=== Section Start ===
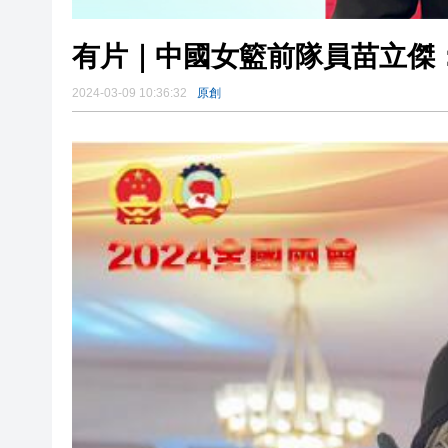
有片｜中國女籃前隊員苗立傑
2024-03-09 10:36:32
原創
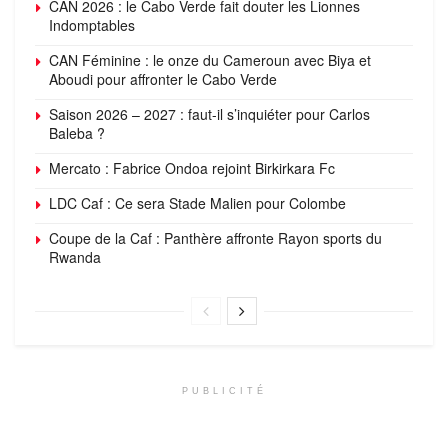
CAN 2026 : le Cabo Verde fait douter les Lionnes
Indomptables
CAN Féminine : le onze du Cameroun avec Biya et
Aboudi pour affronter le Cabo Verde
Saison 2026 – 2027 : faut-il s’inquiéter pour Carlos
Baleba ?
Mercato : Fabrice Ondoa rejoint Birkirkara Fc
LDC Caf : Ce sera Stade Malien pour Colombe
Coupe de la Caf : Panthère affronte Rayon sports du
Rwanda
PUBLICITÉ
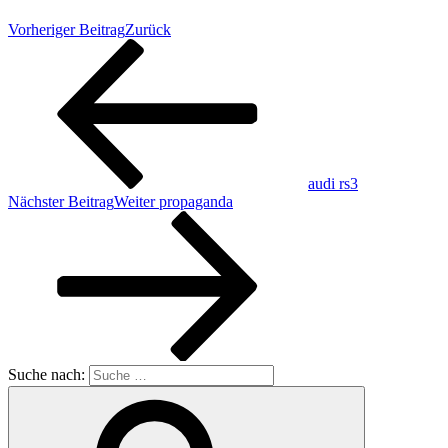
Vorheriger Beitrag
Zurück
audi rs3
Nächster Beitrag
Weiter
propaganda
Suche nach:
=== Section End ===
Work required -
Every entry above should be duplicated exactly. Do not include the images.

Response to this task -
有片｜中國女籃前隊員苗立傑
2024-03-09 10:36:32
原創
CAN 2026 : le Cabo Verde fait douter les Lionnes
Indomptables
CAN Féminine : le onze du Cameroun avec Biya et
Aboudi pour affronter le Cabo Verde
Saison 2026 – 2027 : faut-il s’inquiéter pour Carlos
Baleba ?
Mercato : Fabrice Ondoa rejoint Birkirkara Fc
LDC Caf : Ce sera Stade Malien pour Colombe
Coupe de la Caf : Panthère affronte Rayon sports du
Rwanda
PUBLICITÉ
Vorheriger Beitrag
Zurück
audi rs3
Nächster Beitrag
Weiter
propaganda
Suche nach:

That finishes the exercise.